Task input START

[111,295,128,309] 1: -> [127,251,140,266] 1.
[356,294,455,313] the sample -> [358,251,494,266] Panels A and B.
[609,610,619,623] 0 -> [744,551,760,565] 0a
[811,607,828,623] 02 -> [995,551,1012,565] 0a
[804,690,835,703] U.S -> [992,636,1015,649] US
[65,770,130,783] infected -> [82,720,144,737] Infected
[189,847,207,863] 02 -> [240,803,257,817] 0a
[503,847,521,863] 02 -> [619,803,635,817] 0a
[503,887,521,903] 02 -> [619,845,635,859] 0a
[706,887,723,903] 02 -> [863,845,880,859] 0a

Task input END
Task input START

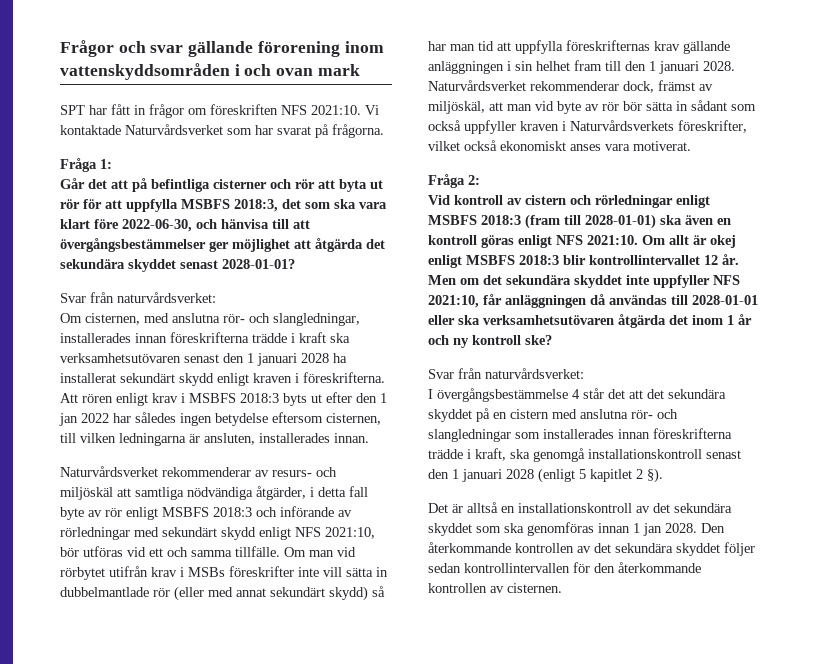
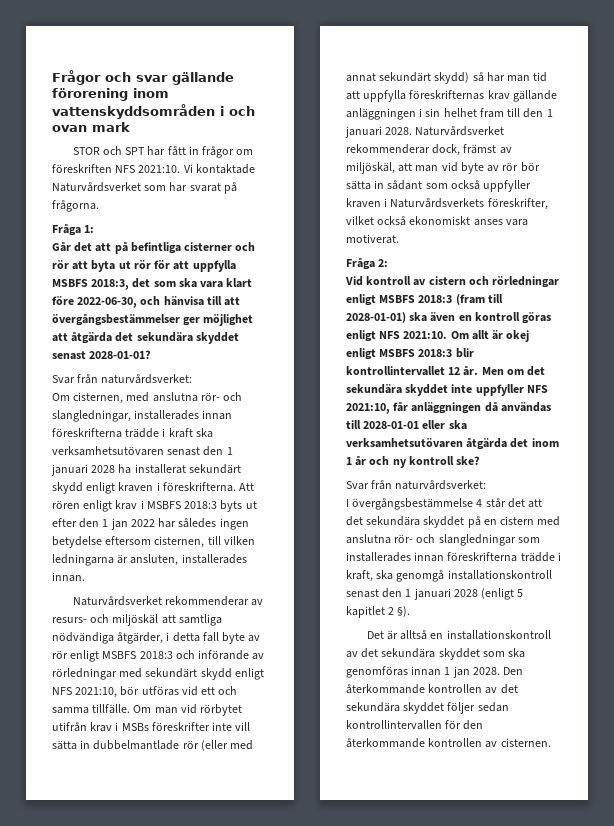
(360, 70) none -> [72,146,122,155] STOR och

Task input END

**Action item:** In the entries above, please find the line with "[189,847,207,863] 02 -> [240,803,257,817] 0a" and the line with "[706,887,723,903] 02 -> [863,845,880,859] 0a", then write out exactly those two lines and every line between them, and nothing more.

**The completed task:**
[189,847,207,863] 02 -> [240,803,257,817] 0a
[503,847,521,863] 02 -> [619,803,635,817] 0a
[503,887,521,903] 02 -> [619,845,635,859] 0a
[706,887,723,903] 02 -> [863,845,880,859] 0a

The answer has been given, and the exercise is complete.